• [Exercise text]
□ □ □ □ □

Aldi is set to create 2000 new jobs next year in addition to 7000 created in the last two years, as part of a £1.3bn investment drive.
The discount supermarket chain made the investment announcement, which will run for two years, as bosses revealed sales soared 10.2% in the UK and Ireland in 2020 to £12.3bn.
Bosses added the number of customers during the period increased from 17.6m to 17.8m, although pre-tax profits fell 2.5% to £264.8m.
No details on trading in the first nine months of 2021 were immediately provided.
Whilst other UK-based supermarkets give more regular updates on current trading, Aldi is not obliged to and is instead publishing last year’s results as it files its accounts with Companies House.
Giles Hurley, chief executive for Aldi UK and Ireland, said: “As well as delivering record sales, we continued to invest for growth, deploying over £600m in stores and distribution centres across the UK.
“This helped to create thousands of much-needed jobs and support for British farmers and manufacturers.
“Whilst the cost of responding to the pandemic dampened profits, our decision to return business rate relief was the right thing to do.”
Aldi repaid the business rates saved from the Government’s scrapping of the tax during the pandemic, following similar moves by Tesco, Sainsbury’s, Morrisons, Asda and Lidl.
Looking forward, the supermarket announced its click and collect services have been rolled out to 200 stores, offering shoppers the chance to order online for the first time – although home deliveries are still not available.
A new checkout-free store is also planned in Greenwich, London, it said.
As part of the £1.3 billion investment over the next two years, bosses said this would include around 100 new stores added to the 920 sites already operating.
The expansion of its logistics infrastructure includes a new 1.3 million square feet site in Leicestershire.
There was no initial mention by Aldi of any supply chain issues or suggestions of price inflation, although the company said it had reduced prices to the tune of £238m last year.

□ □ □ □ □

• [Material supplied]
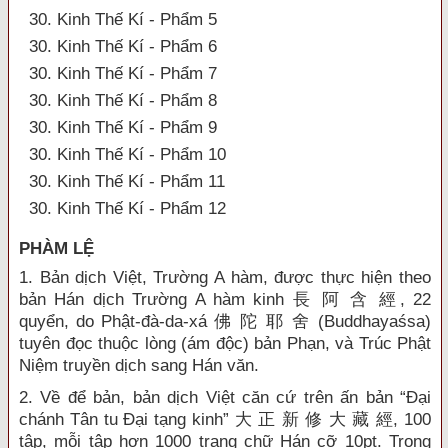
30. Kinh Thế Kí - Phẩm 5
30. Kinh Thế Kí - Phẩm 6
30. Kinh Thế Kí - Phẩm 7
30. Kinh Thế Kí - Phẩm 8
30. Kinh Thế Kí - Phẩm 9
30. Kinh Thế Kí - Phẩm 10
30. Kinh Thế Kí - Phẩm 11
30. Kinh Thế Kí - Phẩm 12
PHÀM LỆ
1. Bản dịch Việt, Trường A hàm, được thực hiện theo
bản Hán dịch Trường A hàm kinh 長 阿 含 經, 22
quyển, do Phật-đà-da-xá 佛 陀 耶 舍 (Buddhayaśsa)
tuyên đọc thuộc lòng (ám độc) bản Phạn, và Trúc Phật
Niệm truyền dịch sang Hán văn.
2. Về để bản, bản dịch Việt căn cứ trên ấn bản “Đại
chánh Tân tu Đại tạng kinh” 大 正 新 修 大 藏 經, 100
tập, mỗi tập hơn 1000 trang chữ Hán cỡ 10pt. Trong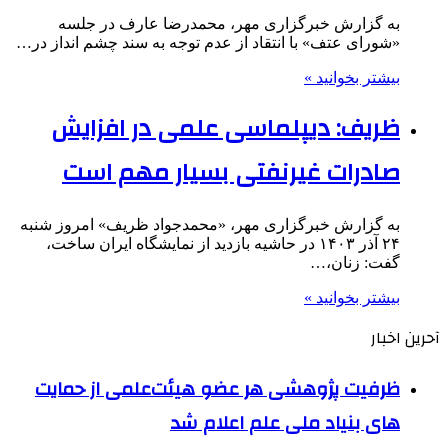
به گزارش خبرگزاری مهر، محمدرضا عارف در جلسه
«شورای عتف» با انتقاد از عدم توجه به سند چشم انداز در…
بیشتر بخوانید »
ظریف: دیپلماسی علمی در افزایش
صادرات غیرنفتی بسیار مهم است
به گزارش خبرگزاری مهر، «محمدجواد ظریف» امروز شنبه
۲۴ آذر ۱۴۰۳ در حاشیه بازدید از نمایشگاه ایران ساخت،
گفت: زنان،…
بیشتر بخوانید »
آحرین اخبار
ظرفیت پژوهشی هر عضو هیئت‌علمی از حمایت
های بنیاد ملی علم اعلام شد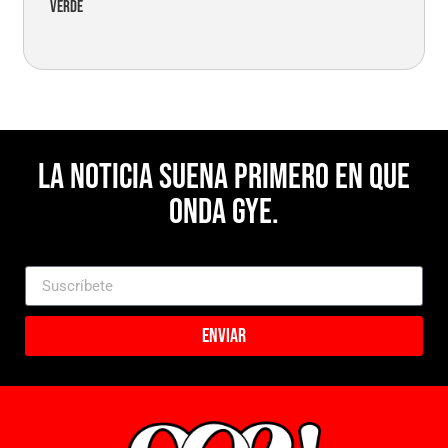
verde
La noticia suena primero en Que
Onda Gye.
Enviar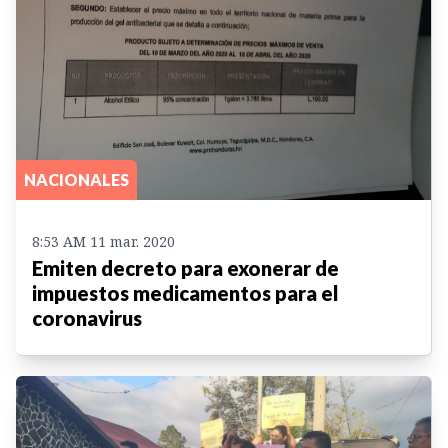
NACIONALES
8:53 AM 11 mar. 2020
Emiten decreto para exonerar de
impuestos medicamentos para el
coronavirus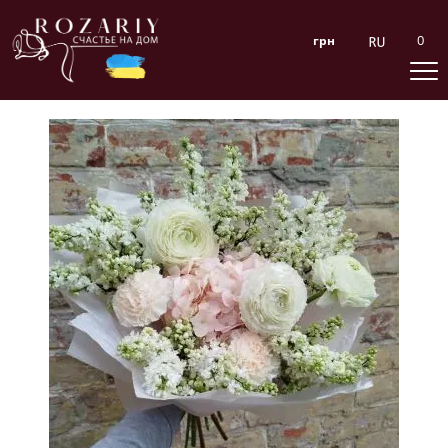
0
грн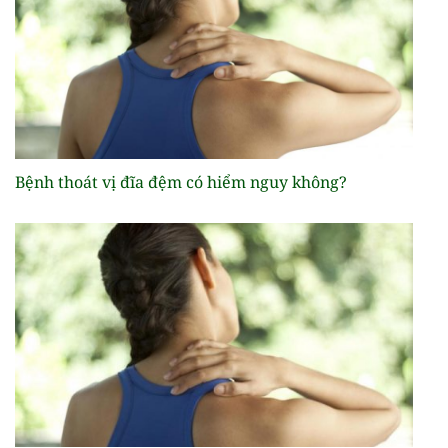
Bệnh thoát vị đĩa đệm có hiểm nguy không?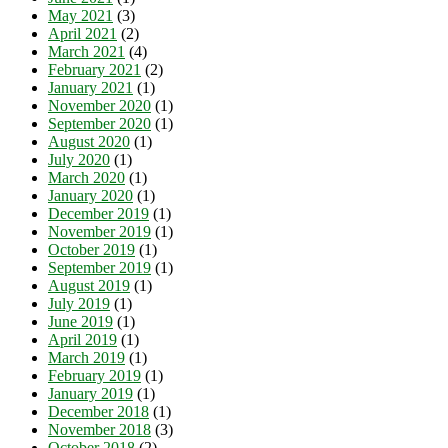
May 2021
(3)
April 2021
(2)
March 2021
(4)
February 2021
(2)
January 2021
(1)
November 2020
(1)
September 2020
(1)
August 2020
(1)
July 2020
(1)
March 2020
(1)
January 2020
(1)
December 2019
(1)
November 2019
(1)
October 2019
(1)
September 2019
(1)
August 2019
(1)
July 2019
(1)
June 2019
(1)
April 2019
(1)
March 2019
(1)
February 2019
(1)
January 2019
(1)
December 2018
(1)
November 2018
(3)
October 2018
(2)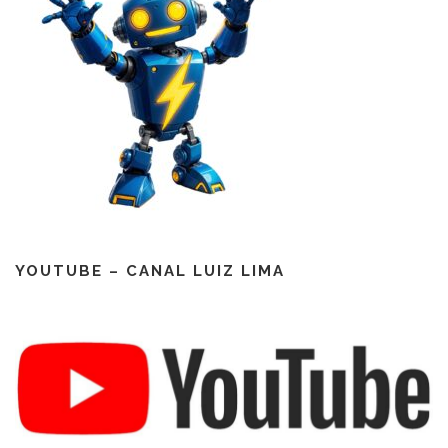
YOUTUBE – CANAL LUIZ LIMA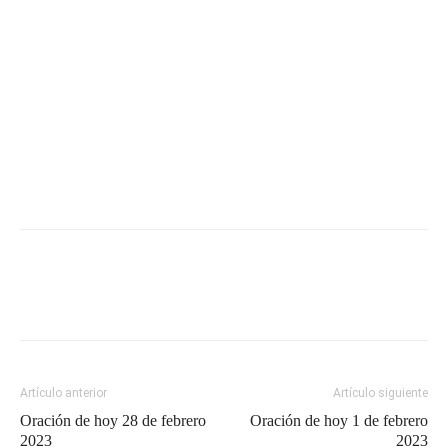
Artículo anterior
Artículo siguiente
Oración de hoy 28 de febrero
Oración de hoy 1 de febrero
2023
2023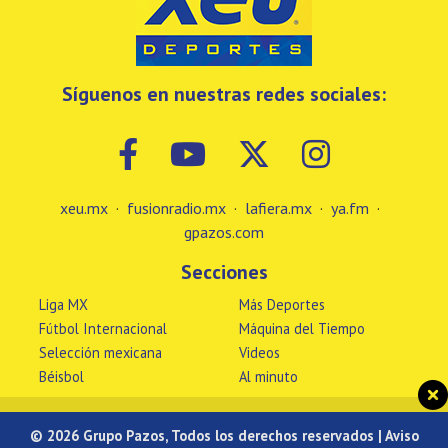
Síguenos en nuestras redes sociales:
xeu.mx
·
fusionradio.mx
·
lafiera.mx
·
ya.fm
·
gpazos.com
Secciones
Liga MX
Más Deportes
Fútbol Internacional
Máquina del Tiempo
Selección mexicana
Videos
Béisbol
Al minuto
© 2026 Grupo Pazos, Todos los derechos reservados |
Aviso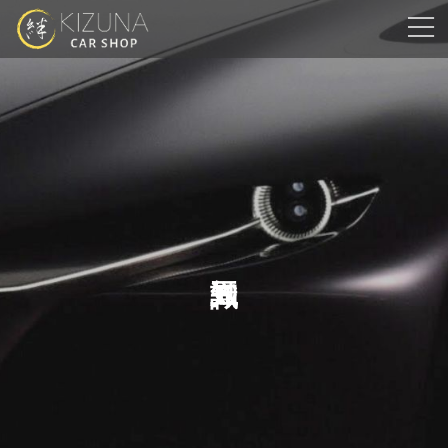
コ
ナ
ン
ビ
テ
ゲ
ン
ー
ツ
シ
へ
ョ
ス
ン
キ
に
ッ
移
プ
動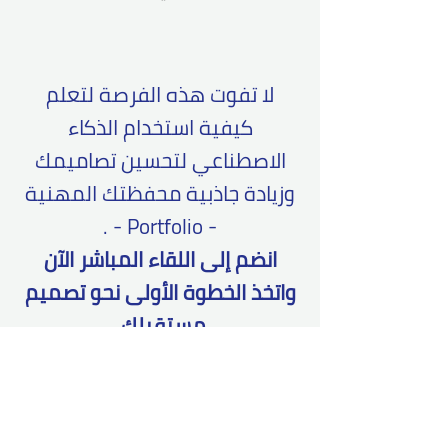
لا تفوت هذه الفرصة لتعلم
كيفية استخدام الذكاء
الاصطناعي لتحسين تصاميمك
وزيادة جاذبية محفظتك المهنية
- Portfolio - .
انضم إلى اللقاء المباشر الآن
واتخذ الخطوة الأولى نحو تصميم
مستقبلك.
! احجز مقعدك الان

□ □ □ □ □

• [Activity 1]
Answer these questions from the article on Aldi's investment plans:
(a) By what percentage did Aldi's sales in the UK and Ireland rise in 2020?
(b) To how many stores have click and collect services been rolled out?
(c) In which county is the new 1.3 million square feet logistics site located?
• [Activity 2]
From the article on Aldi's investment plans, extract the passage that opens with the words containing "Giles Hurley, chief" and closes with "still not available.".

• [Problem solution 1]
(a) 10.2%
(b) 200 stores
(c) Leicestershire

• [Problem solution 2]
Giles Hurley, chief executive for Aldi UK and Ireland, said: “As well as delivering record sales, we continued to invest for growth, deploying over £600m in stores and distribution centres across the UK.
“This helped to create thousands of much-needed jobs and support for British farmers and manufacturers.
“Whilst the cost of responding to the pandemic dampened profits, our decision to return business rate relief was the right thing to do.”
Aldi repaid the business rates saved from the Government’s scrapping of the tax during the pandemic, following similar moves by Tesco, Sainsbury’s, Morrisons, Asda and Lidl.
Looking forward, the supermarket announced its click and collect services have been rolled out to 200 stores, offering shoppers the chance to order online for the first time – although home deliveries are still not available.